Knowing the press would soon be all over the story, Read asked Mrs. Connally to tell him where everyone was sitting in the car.

Later, White House staff announced to reporters the president had died.

“As soon as he made that statement and stepped aside, I stepped up in front of the blackboard and from the little sketch that Mrs. Connally and I had put together, drew a sketch on the blackboard of the seating,” Read said.

Roger Williams says he was in Latin class when he heard the news about the man he'd just met. “Principal came and told my teacher what had happened. He came in and put his hands on his desk and he started crying and then they took us all to the cafeteria where we called our parents to come get us,” Williams said.

Last month President Trump instructed the National Archives to finally unseal government records related to JFK’s assassination -- millions of pages -- many of which have never before been seen.

The conspiracy theories surrounding JFK’s death never seem to stop. Like the mysterious “umbrella man” on the grassy knoll. Was he signaling to the shooter? Did he fire a shot himself?

Did the CIA take out the President and Lee Harvey Oswald really was just a patsy?

University of Texas history professor Dr. Jeremi Suri says he's long-believed Oswald was responsible and acted alone. And from what he's seen so far the new information hasn't changed his mind.

So if there's no conspiracy, why did it take so long for the documents to see the light of day?

“Well because the CIA and other agencies, #1 don't want to release information showing that they were suspicious of Oswald and didn't do anything to stop him. They also don't want to release information about the illegal surveillance that they were undertaking with people like Martin Luther King Jr.,” Suri said.

If tragedy hadn't struck in Dallas that morning, JFK was due here in Austin.

Former KTBC photographer Gordon Wilkison captured the abandoned set-up for Kennedy’s welcome at the Governor's Mansion.

The Texas Archive of the Moving Image provided that video to FOX 7.

City archivist Mike Miller says that night Kennedy would have been at Austin’s Municipal Auditorium and Convention Center for a big fundraiser.

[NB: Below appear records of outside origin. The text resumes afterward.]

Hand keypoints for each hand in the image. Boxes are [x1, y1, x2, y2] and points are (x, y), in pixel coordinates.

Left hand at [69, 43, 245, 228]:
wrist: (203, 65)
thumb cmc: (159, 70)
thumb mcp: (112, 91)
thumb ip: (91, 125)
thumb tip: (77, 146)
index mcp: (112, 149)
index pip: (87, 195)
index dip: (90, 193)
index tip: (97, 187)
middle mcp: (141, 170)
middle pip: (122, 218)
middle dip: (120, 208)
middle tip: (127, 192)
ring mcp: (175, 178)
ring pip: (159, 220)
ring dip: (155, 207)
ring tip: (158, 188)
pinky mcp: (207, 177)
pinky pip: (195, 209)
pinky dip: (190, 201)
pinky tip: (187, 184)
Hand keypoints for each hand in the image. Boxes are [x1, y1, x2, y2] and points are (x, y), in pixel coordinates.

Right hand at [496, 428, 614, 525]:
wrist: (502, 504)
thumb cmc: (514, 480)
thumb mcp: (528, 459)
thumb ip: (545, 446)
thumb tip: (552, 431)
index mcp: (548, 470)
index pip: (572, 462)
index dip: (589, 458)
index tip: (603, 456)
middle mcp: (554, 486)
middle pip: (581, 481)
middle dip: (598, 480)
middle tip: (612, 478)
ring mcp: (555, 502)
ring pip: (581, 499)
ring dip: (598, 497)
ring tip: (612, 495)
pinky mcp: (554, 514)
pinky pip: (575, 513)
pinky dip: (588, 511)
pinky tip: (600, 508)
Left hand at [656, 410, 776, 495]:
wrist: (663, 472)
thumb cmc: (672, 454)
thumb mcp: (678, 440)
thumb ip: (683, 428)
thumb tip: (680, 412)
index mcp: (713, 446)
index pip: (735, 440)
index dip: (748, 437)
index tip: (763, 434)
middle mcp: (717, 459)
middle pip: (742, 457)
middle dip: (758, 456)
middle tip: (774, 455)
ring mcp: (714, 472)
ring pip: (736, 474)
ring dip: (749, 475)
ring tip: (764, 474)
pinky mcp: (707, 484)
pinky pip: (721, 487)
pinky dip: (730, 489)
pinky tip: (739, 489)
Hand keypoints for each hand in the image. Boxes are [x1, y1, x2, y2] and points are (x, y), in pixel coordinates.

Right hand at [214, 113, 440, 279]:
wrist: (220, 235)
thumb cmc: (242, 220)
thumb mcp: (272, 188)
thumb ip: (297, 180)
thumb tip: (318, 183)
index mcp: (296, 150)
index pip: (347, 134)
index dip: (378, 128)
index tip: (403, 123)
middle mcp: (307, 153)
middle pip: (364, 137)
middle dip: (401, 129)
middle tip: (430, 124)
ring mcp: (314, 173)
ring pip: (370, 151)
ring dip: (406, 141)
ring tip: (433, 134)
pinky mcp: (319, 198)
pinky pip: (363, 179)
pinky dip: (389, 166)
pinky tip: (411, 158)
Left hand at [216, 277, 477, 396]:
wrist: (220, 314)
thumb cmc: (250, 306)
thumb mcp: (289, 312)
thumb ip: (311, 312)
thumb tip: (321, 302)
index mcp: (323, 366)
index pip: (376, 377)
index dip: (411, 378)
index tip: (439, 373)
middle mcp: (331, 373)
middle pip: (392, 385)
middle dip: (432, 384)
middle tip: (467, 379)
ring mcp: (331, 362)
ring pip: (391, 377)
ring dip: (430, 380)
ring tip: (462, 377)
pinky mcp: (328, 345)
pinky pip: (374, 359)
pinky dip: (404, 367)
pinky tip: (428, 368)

Thousands of tickets had been sold at $100 a plate.

“They had started setting up so you can see half the table has skirting, half dont. There’s napkins sitting out and they just stopped in mid-process,” Miller said.

Dr. Suri says President Kennedy probably would have gotten re-elected.

Johnson’s landmark Civil Rights Act might not have been as expansive -- but the Vietnam war might have de-escalated sooner. “From Austin’s point of view, you'd think of the prominence of LBJ, especially the history of Austin in the ‘70s...it's a different city. And it's a different city, with less LBJ, perhaps less federal money, less federal attention. You can imagine Austin being a smaller city than it is today,” Suri said.